- Episode no.: Season 19 Episode 8
- Directed by: Trey Parker
- Written by: Trey Parker
- Production code: 1908
- Original air date: November 18, 2015

Guest appearance
- Bill Hader as Tom

Episode chronology
| ← Previous "Naughty Ninjas" | Next → "Truth and Advertising" |
- South Park season 19

= Sponsored Content (South Park) =

"Sponsored Content" is the eighth episode of the nineteenth season and the 265th overall episode of the animated television series South Park, written and directed by the series co-creator Trey Parker, and is also the first episode of a three-episode story arc that serves as the season finale.

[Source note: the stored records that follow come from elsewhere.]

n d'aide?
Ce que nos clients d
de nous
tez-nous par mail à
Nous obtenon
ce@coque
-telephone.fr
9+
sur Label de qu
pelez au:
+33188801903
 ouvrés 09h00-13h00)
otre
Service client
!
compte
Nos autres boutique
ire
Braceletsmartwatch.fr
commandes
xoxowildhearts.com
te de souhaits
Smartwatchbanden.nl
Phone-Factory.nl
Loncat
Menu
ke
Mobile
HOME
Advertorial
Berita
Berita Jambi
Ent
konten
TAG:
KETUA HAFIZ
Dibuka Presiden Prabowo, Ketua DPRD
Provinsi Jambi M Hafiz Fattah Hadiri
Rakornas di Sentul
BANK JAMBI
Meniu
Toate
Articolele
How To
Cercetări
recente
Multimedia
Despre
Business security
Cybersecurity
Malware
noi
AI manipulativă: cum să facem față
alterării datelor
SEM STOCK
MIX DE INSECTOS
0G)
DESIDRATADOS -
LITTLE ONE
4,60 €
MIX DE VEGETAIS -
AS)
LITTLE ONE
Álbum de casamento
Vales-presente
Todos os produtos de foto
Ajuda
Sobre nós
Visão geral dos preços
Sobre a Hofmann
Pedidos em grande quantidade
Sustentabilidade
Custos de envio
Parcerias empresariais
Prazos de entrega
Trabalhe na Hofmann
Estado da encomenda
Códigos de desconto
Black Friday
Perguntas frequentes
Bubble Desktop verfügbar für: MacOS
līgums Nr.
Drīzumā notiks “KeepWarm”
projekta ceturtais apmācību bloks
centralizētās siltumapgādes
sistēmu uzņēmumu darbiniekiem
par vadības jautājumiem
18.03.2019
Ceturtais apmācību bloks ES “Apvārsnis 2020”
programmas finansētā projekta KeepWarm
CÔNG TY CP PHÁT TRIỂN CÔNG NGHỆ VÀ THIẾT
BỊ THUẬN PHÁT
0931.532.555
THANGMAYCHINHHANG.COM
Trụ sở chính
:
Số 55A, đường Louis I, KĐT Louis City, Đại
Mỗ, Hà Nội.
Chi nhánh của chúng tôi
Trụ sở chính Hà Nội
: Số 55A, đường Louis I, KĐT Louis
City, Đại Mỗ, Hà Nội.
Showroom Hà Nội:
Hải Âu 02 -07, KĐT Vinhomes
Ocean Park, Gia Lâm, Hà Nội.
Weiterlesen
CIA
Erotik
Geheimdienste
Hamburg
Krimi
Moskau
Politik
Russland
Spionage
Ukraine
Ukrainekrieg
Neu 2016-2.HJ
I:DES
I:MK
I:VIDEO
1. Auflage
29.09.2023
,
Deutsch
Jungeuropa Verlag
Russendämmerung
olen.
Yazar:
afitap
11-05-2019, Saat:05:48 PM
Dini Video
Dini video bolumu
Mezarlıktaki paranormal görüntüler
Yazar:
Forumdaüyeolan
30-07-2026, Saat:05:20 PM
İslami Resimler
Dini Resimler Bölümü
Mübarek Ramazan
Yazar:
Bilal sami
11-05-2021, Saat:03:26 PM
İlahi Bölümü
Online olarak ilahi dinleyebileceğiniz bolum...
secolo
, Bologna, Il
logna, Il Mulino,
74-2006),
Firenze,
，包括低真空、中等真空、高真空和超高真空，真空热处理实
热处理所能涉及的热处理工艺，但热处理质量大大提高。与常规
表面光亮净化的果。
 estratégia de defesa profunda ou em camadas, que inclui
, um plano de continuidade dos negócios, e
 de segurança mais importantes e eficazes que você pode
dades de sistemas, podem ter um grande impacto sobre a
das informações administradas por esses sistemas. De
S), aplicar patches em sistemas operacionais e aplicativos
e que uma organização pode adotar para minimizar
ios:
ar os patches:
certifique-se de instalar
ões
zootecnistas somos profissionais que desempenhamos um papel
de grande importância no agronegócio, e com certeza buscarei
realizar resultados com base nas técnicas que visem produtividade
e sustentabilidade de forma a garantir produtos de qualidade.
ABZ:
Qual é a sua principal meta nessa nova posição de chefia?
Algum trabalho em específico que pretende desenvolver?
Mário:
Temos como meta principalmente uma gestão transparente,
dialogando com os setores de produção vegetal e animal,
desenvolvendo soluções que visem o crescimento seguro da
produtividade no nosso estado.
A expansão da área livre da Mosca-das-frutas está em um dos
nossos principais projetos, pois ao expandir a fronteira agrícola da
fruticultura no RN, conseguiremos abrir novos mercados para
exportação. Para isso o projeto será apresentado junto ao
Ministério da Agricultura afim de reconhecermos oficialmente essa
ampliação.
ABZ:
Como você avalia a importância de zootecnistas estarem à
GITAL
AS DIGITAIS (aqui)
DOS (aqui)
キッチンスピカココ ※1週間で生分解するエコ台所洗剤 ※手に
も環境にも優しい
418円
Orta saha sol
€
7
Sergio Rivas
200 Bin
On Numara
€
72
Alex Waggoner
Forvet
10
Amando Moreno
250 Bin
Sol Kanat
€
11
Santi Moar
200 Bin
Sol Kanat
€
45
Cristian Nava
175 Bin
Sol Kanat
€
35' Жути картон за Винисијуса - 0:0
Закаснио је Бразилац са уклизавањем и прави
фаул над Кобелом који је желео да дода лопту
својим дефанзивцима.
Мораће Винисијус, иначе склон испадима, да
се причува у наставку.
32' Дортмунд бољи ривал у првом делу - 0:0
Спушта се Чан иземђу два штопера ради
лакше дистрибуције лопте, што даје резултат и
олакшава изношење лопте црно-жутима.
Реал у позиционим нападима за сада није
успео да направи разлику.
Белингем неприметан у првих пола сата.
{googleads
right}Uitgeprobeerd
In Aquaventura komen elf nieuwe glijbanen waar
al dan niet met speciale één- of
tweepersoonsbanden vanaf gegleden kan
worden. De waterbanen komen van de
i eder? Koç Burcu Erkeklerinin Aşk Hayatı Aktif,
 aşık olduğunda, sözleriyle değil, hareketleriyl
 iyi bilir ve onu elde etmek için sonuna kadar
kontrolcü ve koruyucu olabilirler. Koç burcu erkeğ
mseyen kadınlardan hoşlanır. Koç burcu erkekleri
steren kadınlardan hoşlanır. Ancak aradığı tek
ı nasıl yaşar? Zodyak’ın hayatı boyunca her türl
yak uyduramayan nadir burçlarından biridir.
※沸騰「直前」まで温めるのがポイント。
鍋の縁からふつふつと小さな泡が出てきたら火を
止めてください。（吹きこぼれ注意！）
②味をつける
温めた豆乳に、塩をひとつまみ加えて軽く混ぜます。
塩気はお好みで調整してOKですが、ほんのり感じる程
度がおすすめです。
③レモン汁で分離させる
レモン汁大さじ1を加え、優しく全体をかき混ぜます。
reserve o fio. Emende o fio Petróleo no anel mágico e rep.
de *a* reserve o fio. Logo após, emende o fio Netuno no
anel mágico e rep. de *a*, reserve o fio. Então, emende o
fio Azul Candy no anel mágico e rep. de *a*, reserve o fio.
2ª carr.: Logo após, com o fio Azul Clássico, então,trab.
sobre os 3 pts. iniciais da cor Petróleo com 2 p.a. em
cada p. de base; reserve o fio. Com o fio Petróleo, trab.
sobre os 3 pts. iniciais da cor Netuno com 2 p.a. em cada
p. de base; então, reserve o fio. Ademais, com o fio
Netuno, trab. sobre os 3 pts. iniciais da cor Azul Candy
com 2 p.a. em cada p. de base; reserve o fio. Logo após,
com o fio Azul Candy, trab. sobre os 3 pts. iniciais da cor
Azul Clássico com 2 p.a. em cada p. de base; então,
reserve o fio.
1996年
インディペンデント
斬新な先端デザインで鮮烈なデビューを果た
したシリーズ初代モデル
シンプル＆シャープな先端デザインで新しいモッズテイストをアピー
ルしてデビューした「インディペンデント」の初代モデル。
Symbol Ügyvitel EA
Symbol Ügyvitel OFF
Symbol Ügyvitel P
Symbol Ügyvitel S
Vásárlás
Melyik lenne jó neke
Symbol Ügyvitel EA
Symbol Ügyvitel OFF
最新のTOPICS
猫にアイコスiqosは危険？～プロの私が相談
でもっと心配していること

The episode premiered on Comedy Central on November 18, 2015. It parodies the abundance of online advertising, native advertising and clickbaits while humorously linking them to artificial intelligence, while continuing its season-long lampoon of political correctness. The story arc of this episode continues into the following episode "Truth and Advertising" and concludes with the episode "PC Principal Final Justice".

==Plot==
PC Principal is extremely angry over the word "retarded" being used in an op-ed column in the school newspaper and brings the paper's editor, Jimmy Valmer, to his office. Principal demands to review future editions of the newspaper before they are published to eliminate any offensive terms, but Jimmy refuses and accuses Principal of being unknowingly biased towards students with disabilities, a trait known as ableism. Principal states that the newspaper can no longer be distributed on campus, so Jimmy resorts to hand-delivering the paper to homes in South Park, including the fraternity house where Principal lives. Principal is further outraged when he sees that Jimmy's editorial in the newest edition refers to Principal's policy as "retarded".

Stephen Stotch comments to his wife Linda how refreshing it is to be able to simply read the news, without having to deal with the online newspapers, which are filled with sponsored content, clickbait ads and hyperlinks, but she is in a near-catatonic state staring at her smartphone. Principal brings Jimmy in to talk with another disabled student, Nathan, who expresses distress at hearing the word "retarded", but privately Nathan admits to Jimmy that he believes all the changes happening in South Park are not a coincidence and that "a war is coming". At a Presidential debate, Hillary Clinton's physical appearance is attacked by Mr. Garrison and his running mate, Caitlyn Jenner. Garrison and Jenner are then met backstage by Principal Victoria.

PC Principal hosts a party at his fraternity house for disabled people, including Jimmy, Timmy Burch, and others, but they are all marginalized there, as the younger fraternity members seem more interested in having sex with the women there, which they refer to as "crushing pussies". The next day, Jimmy prints an editorial that equates the politically correct term of "PC" to mean "Pussy Crushing". An advertising representative from GEICO offers Jimmy $26 million to allow their sponsored content in the school newspaper, but Jimmy refuses, as he has always declined any ads in the school newspaper. The man threatens to shoot Jimmy, but as he comments about the upcoming war, he is shot dead by Officer Barbrady, who then removes Jimmy from the scene. Randy and Sharon Marsh argue over the PC story in the newspaper, and Sharon finally demands that Randy stop going to their fraternity house, noting that Randy has changed and become more aggressive due to his association with the politically correct crowd.

Jimmy and Barbrady meet with a group of men led by a mysterious stranger (seen in the previous episode "Naughty Ninjas"), who states that online ads have become more intelligent and even anticipate people's desires and needs to the point where they have developed a level of artificial intelligence. Jimmy is tested and shown to have an unusual ability to distinguish actual news stories from online ads, after which he is introduced to a schoolmate named Leslie. Jimmy and Leslie realize that the men they have been speaking with are former news reporters. Victoria, who has been speaking with Garrison and Jenner, reveals that she was never fired, but replaced. Principal removes Jimmy from the school newspaper and replaces him with Nathan. After speaking with Leslie, Jimmy identifies her as an advertisement, while Principal is extremely shocked as he views an online ad featuring himself and Leslie. Jenner drives herself, Victoria and Garrison back to South Park, running over multiple people in the process.

==Critical reception==
IGN's Max Nicholson gave the episode a 7.8 out of 10 and summarized that the episode "didn't really have the 'epic tie-in' feel it was going for within the larger PC storyline". Chris Longo from Den of Geek gave the episode 4 out of 5 stars and wrote in his review that the episode "hits all the right notes because Matt [Stone] and Trey [Parker] approach the dynamic between the readers, publishers, and advertisers in a way that’s painfully accurate". Writing for The A.V. Club, Dan Caffrey rated the episode an A− and especially enjoyed the sci-fi references in the show, stating: "It also helps that everything’s played with a chilly sterility — Jimmy’s conversation with Leslie feels reminiscent of Blade Runner, Ghost in the Shell, A.I., and any number of other films involving humans and the androids among them — that feels like a true embrace of science fiction rather than a straight-up parody of it."